ABOUT THIS TASK - Please rewrite the entries below with "centimetres" swapped for "centimeters" throughout, changing nothing else. Leave the pictures out of your answer.

EXCERPTED DATA -
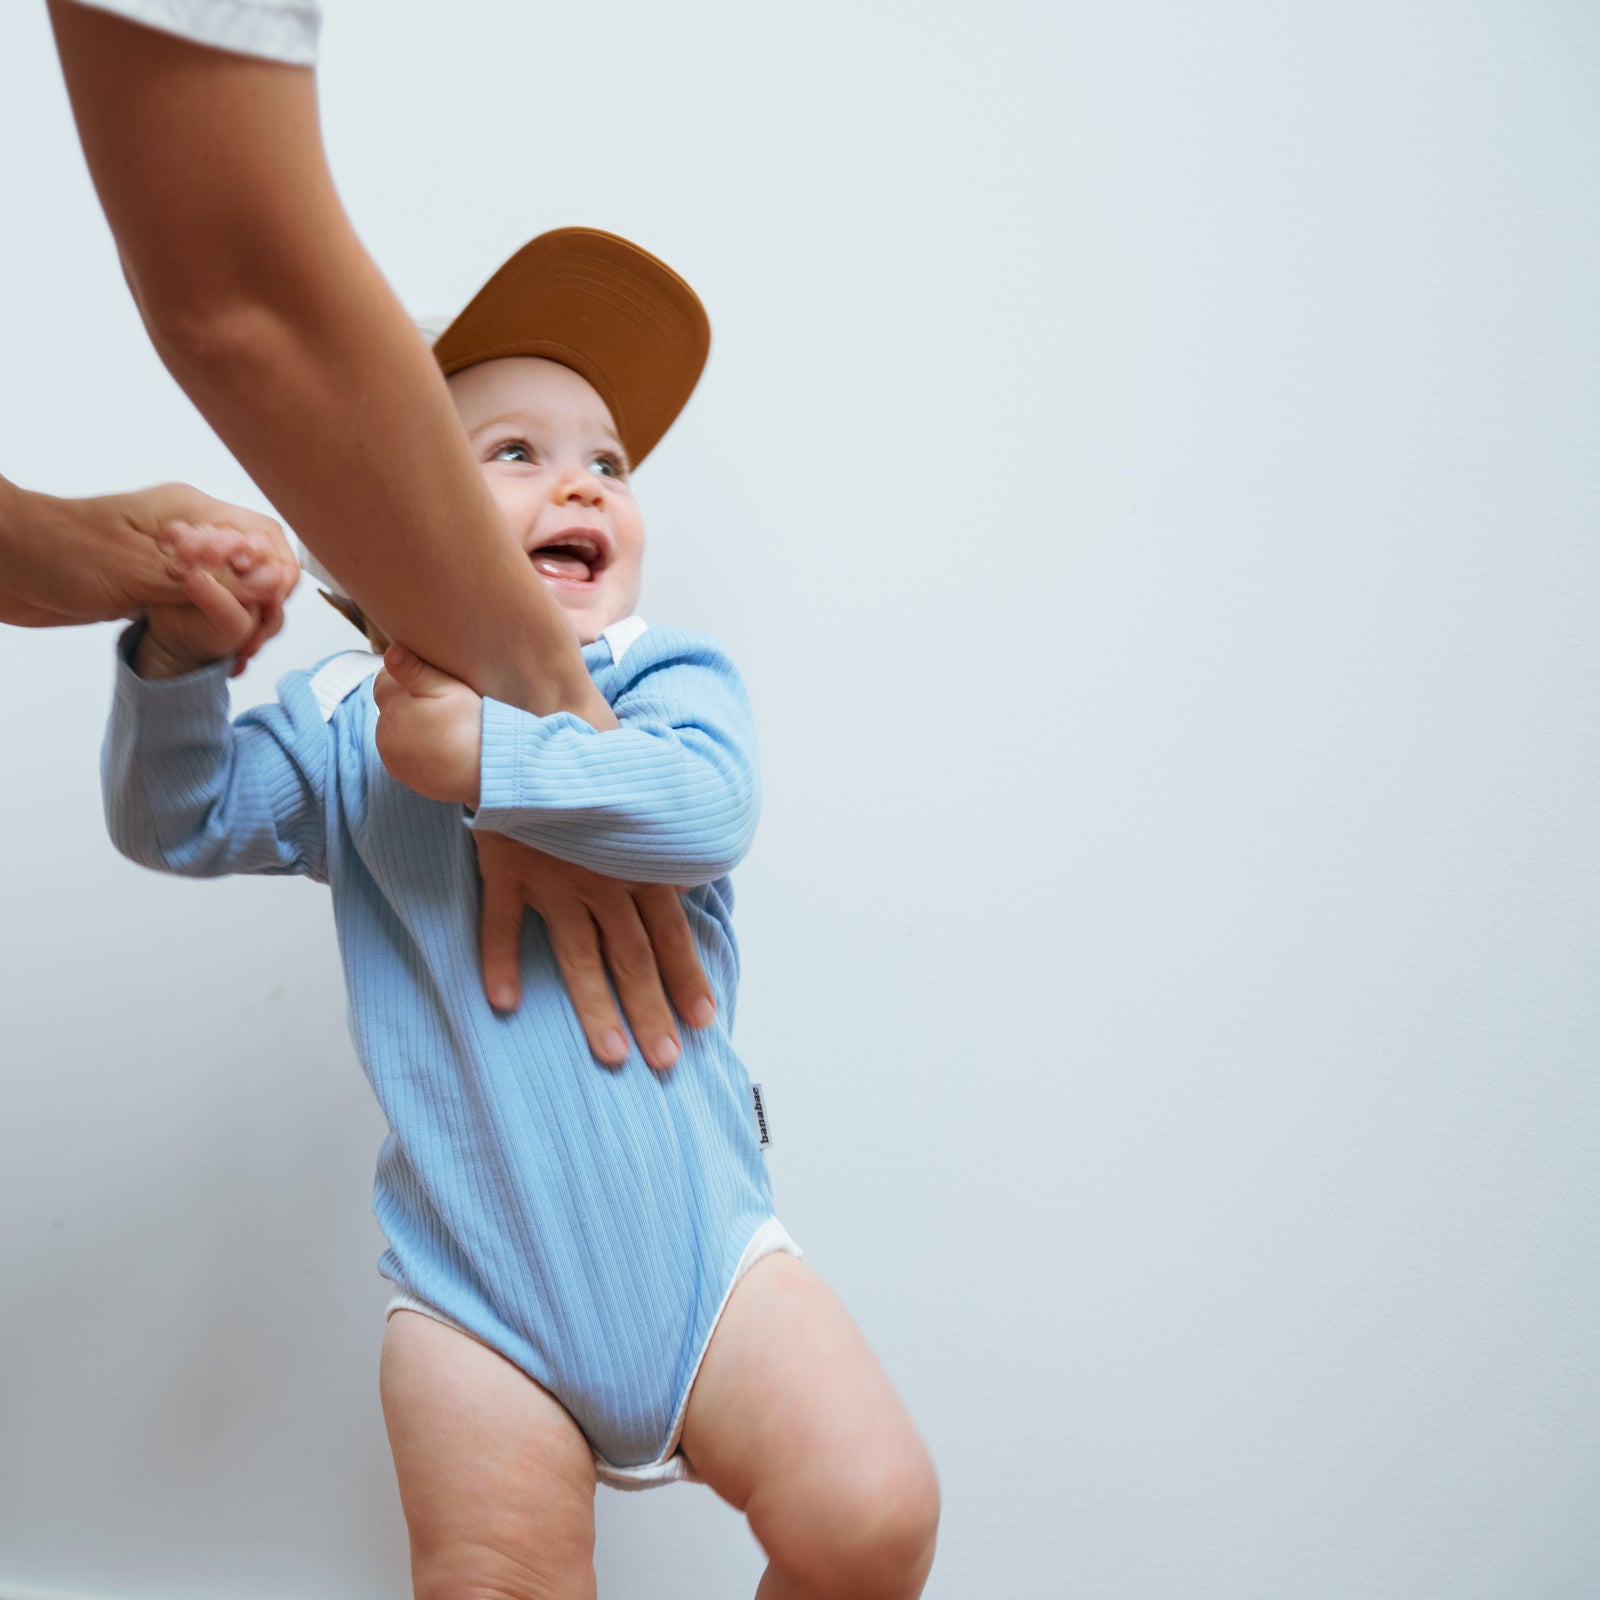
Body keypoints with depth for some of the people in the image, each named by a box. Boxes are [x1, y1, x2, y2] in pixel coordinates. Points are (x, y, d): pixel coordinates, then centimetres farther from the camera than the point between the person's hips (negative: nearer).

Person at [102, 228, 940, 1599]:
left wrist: (484, 755, -24)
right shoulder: (347, 725, 5)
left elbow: (704, 806, -19)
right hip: (477, 1291, 0)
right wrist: (180, 655, -15)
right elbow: (176, 820, 1)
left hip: (699, 1245, 0)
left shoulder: (668, 677, 1)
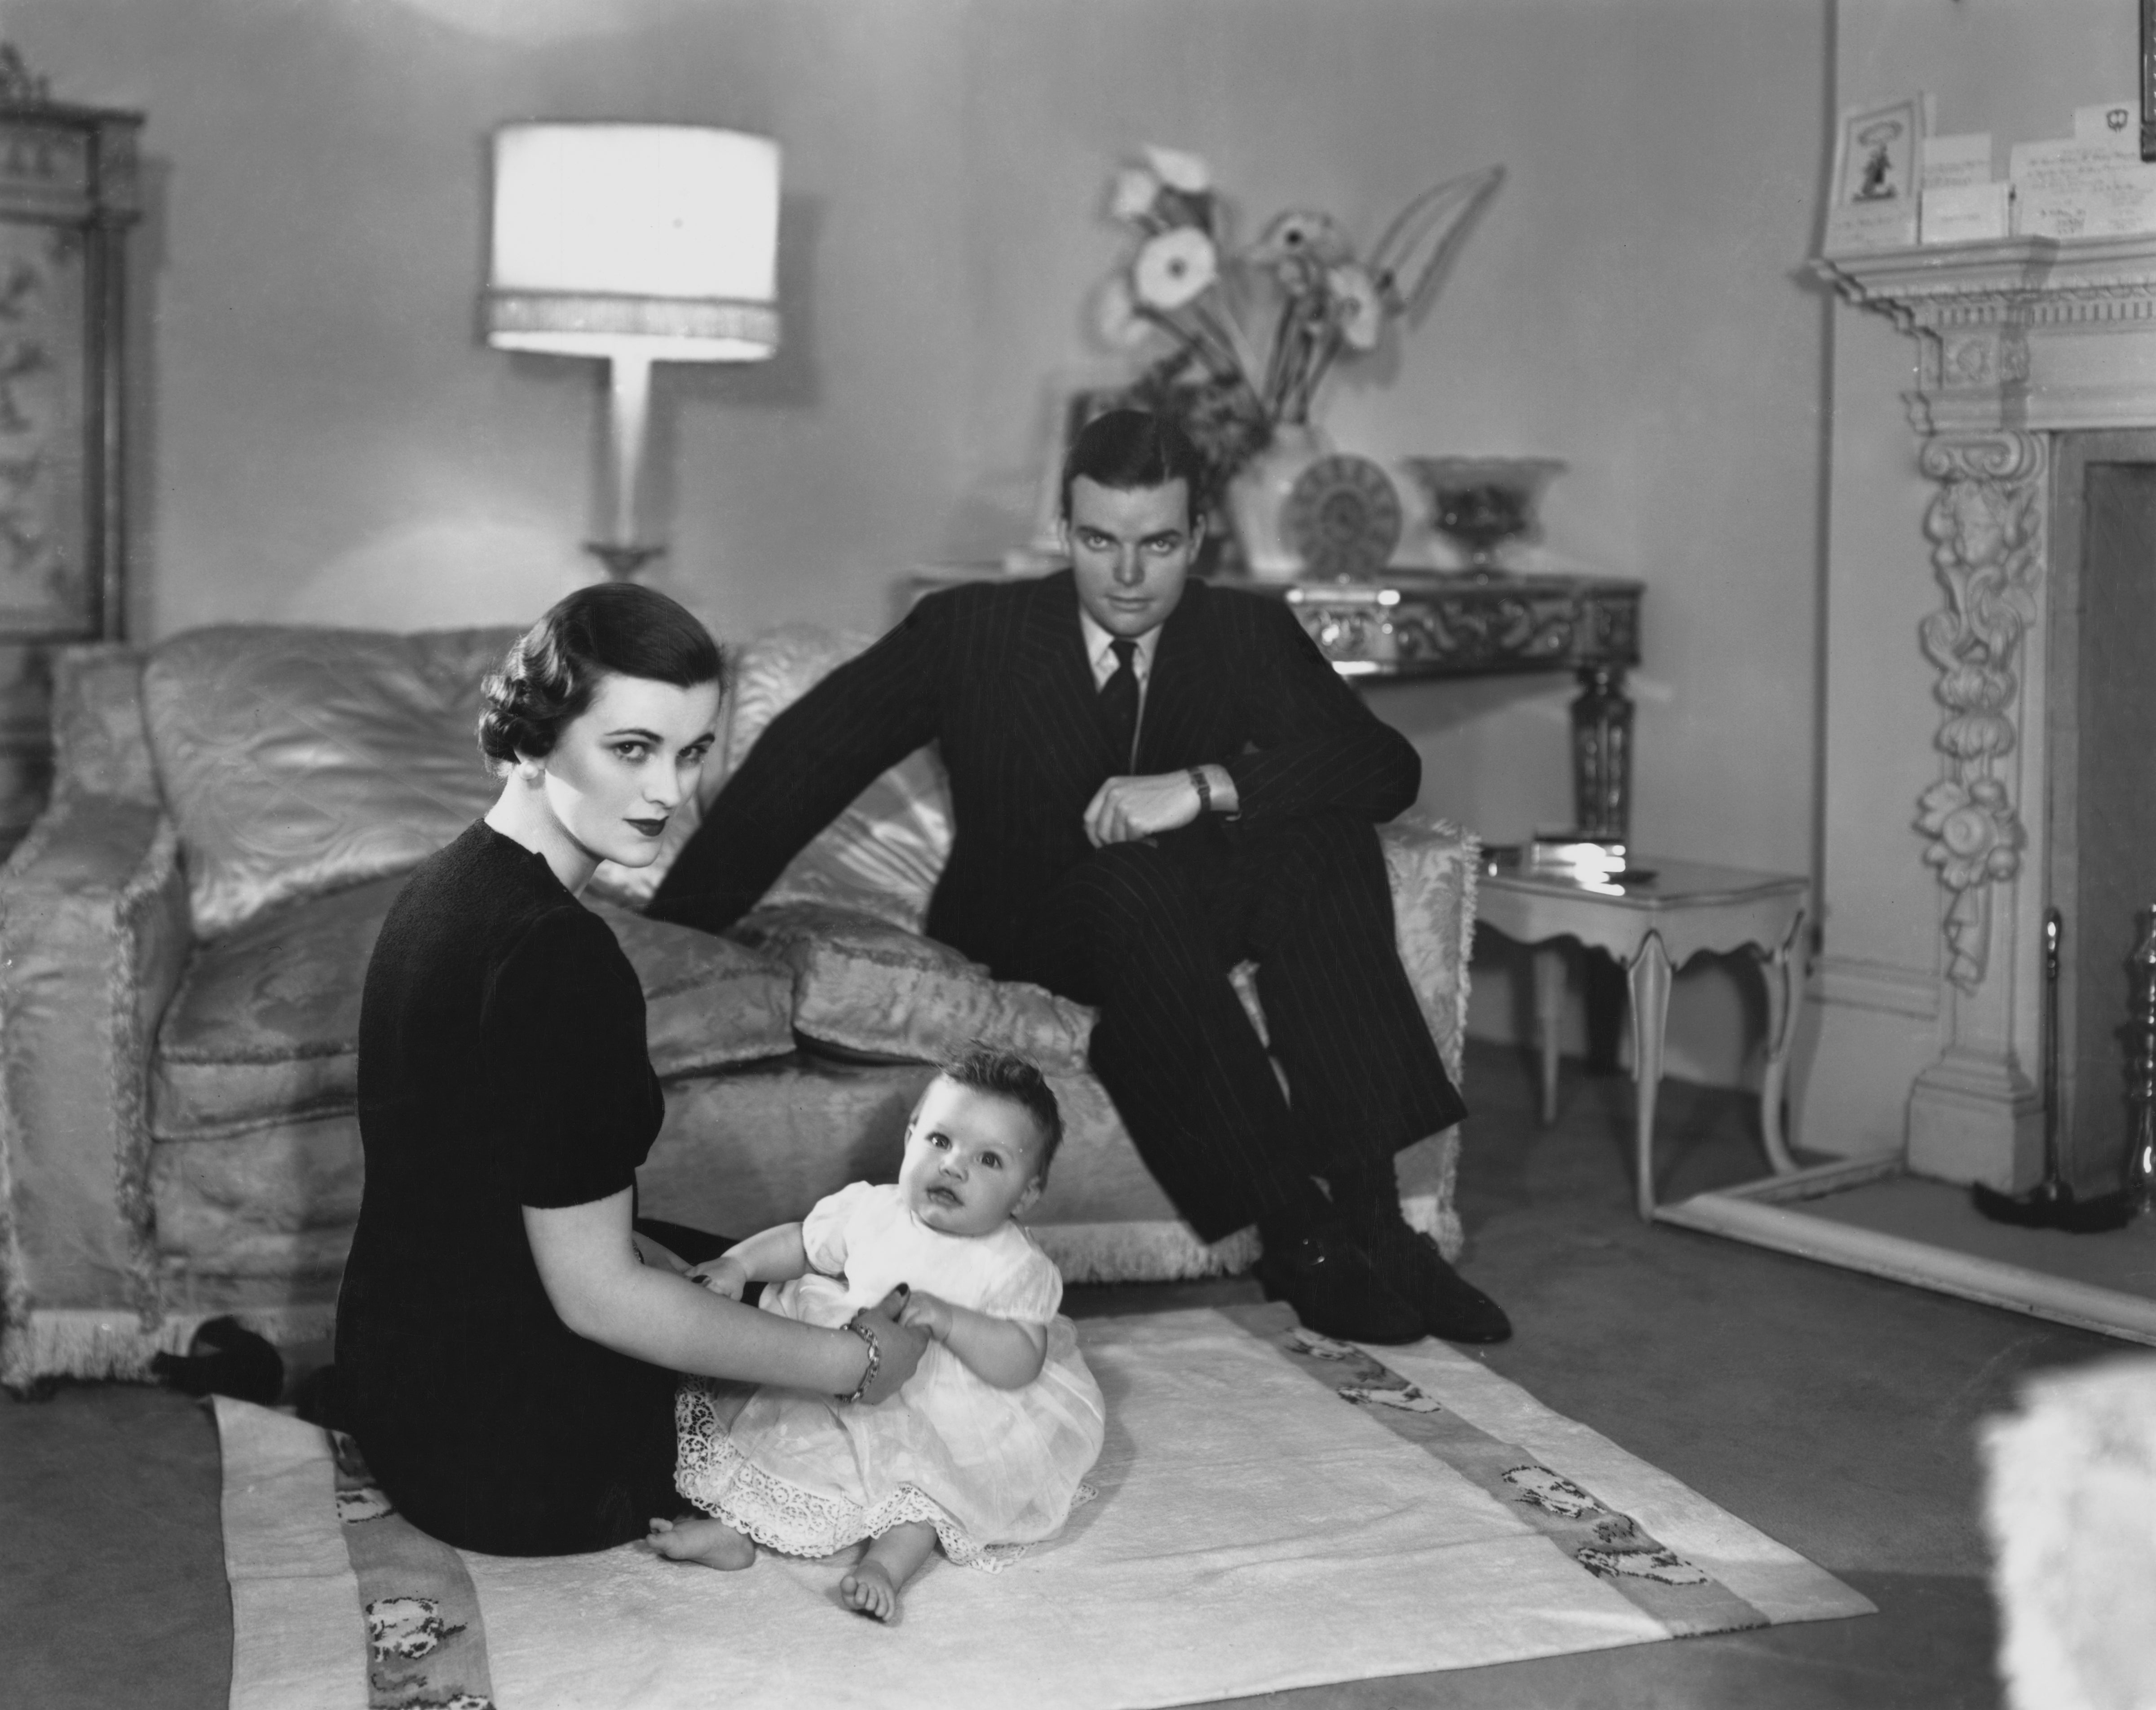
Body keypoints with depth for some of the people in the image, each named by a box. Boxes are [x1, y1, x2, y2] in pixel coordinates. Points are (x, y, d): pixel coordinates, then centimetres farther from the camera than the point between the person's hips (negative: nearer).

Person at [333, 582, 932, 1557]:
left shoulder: (450, 881, 1)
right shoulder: (556, 955, -29)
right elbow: (598, 1298, -26)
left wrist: (701, 1277, 8)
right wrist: (849, 1361, -16)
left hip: (398, 1366, 9)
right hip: (505, 1457, -9)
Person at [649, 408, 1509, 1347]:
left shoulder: (1250, 633, -1)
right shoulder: (970, 629, -6)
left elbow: (1387, 767, -13)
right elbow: (809, 755, -5)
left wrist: (1207, 786, -30)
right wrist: (670, 936, -11)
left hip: (1193, 920, 2)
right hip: (1030, 939, -2)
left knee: (1321, 824, -27)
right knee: (1128, 884, -36)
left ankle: (1366, 1206, -32)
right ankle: (1296, 1234, -37)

RESPONSE TO THE EXERCISE -
Body keypoints with depth for some of the people in the image, each named by a box. Boxes are [x1, y1, x2, y2] in pixel coordinates. Points are (x, y, d): pixel coordinates, then centimeters farther from the camera than the point between the person's hips (negative: nearer).

Person at [102, 228, 940, 1599]:
left wrist: (484, 755, -24)
right shoulder: (347, 725, 5)
left elbow: (704, 806, -19)
right hip: (477, 1291, 0)
right wrist: (180, 655, -15)
right elbow: (176, 820, 1)
left hip: (699, 1245, 0)
left shoulder: (668, 677, 1)
Body keypoints with depth for some of the people in the image, each named by a box. Boxes are [x1, y1, x2, y2] in pixel coordinates. Points are (x, y, d): pixel coordinates, then centimeters farther from the camera than the point between the person's hips (negative: nearer).

Person at [333, 582, 932, 1557]:
left shoulder: (450, 881, 1)
right shoulder: (556, 955, -29)
right elbow: (598, 1298, -26)
left wrist: (701, 1277, 8)
right wrist: (849, 1361, -16)
left hip: (398, 1366, 9)
right hip: (505, 1457, -9)
Person at [649, 408, 1509, 1347]:
left shoulder: (1250, 633, -1)
right shoulder: (970, 629, -6)
left elbow: (1387, 767, -13)
right elbow: (809, 755, -5)
left wrist: (1207, 786, -30)
right wrist: (670, 936, -11)
left hip: (1193, 920, 2)
right hip: (1030, 939, -2)
left knee: (1321, 824, -27)
right knee: (1128, 884, -36)
left ankle: (1366, 1206, -32)
right ankle: (1296, 1234, -37)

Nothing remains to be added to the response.